Museveni critique les voyages de benchmarking
Selon le chef de l’État ougandais, certains élus passent trop de temps à Kampala ou dans des missions internationales au lieu de rester proches des réalités de leurs circonscriptions.
« Au lieu de perdre du temps à Kampala ou à faire du benchmarking en Chine et en Inde, ce qui a coûté politiquement à plusieurs députés, vous devez vous rappeler que votre mandat n’est pas en Inde, mais dans vos circonscriptions », a déclaré Museveni.

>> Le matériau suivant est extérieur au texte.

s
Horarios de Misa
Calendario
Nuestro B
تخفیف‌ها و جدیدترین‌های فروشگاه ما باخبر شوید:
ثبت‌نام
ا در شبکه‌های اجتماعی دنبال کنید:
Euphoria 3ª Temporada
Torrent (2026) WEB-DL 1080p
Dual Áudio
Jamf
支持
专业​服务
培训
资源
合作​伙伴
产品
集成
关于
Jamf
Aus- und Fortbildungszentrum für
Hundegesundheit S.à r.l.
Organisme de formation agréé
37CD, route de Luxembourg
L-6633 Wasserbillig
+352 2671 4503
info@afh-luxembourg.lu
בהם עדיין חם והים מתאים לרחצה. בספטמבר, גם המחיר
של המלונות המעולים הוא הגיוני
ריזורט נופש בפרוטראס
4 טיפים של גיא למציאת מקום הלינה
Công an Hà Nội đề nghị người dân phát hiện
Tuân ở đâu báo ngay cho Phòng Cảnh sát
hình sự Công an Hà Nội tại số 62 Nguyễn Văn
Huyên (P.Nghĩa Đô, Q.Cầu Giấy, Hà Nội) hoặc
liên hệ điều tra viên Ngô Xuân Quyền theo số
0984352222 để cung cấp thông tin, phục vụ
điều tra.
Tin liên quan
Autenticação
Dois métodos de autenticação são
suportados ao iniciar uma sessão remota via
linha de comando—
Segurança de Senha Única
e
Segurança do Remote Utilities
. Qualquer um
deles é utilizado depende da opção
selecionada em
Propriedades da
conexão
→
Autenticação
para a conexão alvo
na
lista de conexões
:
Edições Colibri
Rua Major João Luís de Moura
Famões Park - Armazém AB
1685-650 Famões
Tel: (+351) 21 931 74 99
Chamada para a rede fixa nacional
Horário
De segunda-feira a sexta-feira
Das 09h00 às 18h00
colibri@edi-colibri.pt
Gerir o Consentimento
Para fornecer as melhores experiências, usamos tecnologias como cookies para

Le président estime que les électeurs attendent des résultats concrets et une présence active de leurs représentants sur le terrain.
Un appel à la proximité avec les électeurs
Yoweri Museveni a insisté sur l’importance pour les parlementaires de retourner auprès de leurs populations afin d’écouter leurs préoccupations et de suivre les projets de développement locaux.
Pour le dirigeant ougandais, la proximité avec les citoyens reste un élément clé pour conserver la confiance populaire, surtout à l’approche des prochaines échéances politiques.
Cette déclaration intervient dans un contexte où plusieurs responsables politiques africains sont régulièrement critiqués pour leurs nombreux voyages d’études à l’étranger, parfois jugés coûteux et peu bénéfiques pour les communautés locales.
Une déclaration qui alimente le débat politique en Ouganda
Les propos de Museveni relancent le débat sur l’efficacité des missions parlementaires internationales et sur la gestion des fonds publics destinés aux voyages officiels.
Certains observateurs estiment que ces missions peuvent être utiles pour s’inspirer de modèles de développement étrangers, tandis que d’autres considèrent qu’elles éloignent les élus des véritables priorités de leurs électeurs.
Avec cette sortie médiatique, le président ougandais semble vouloir recentrer l’action politique sur les besoins des populations locales et la responsabilité des élus envers leurs circonscriptions.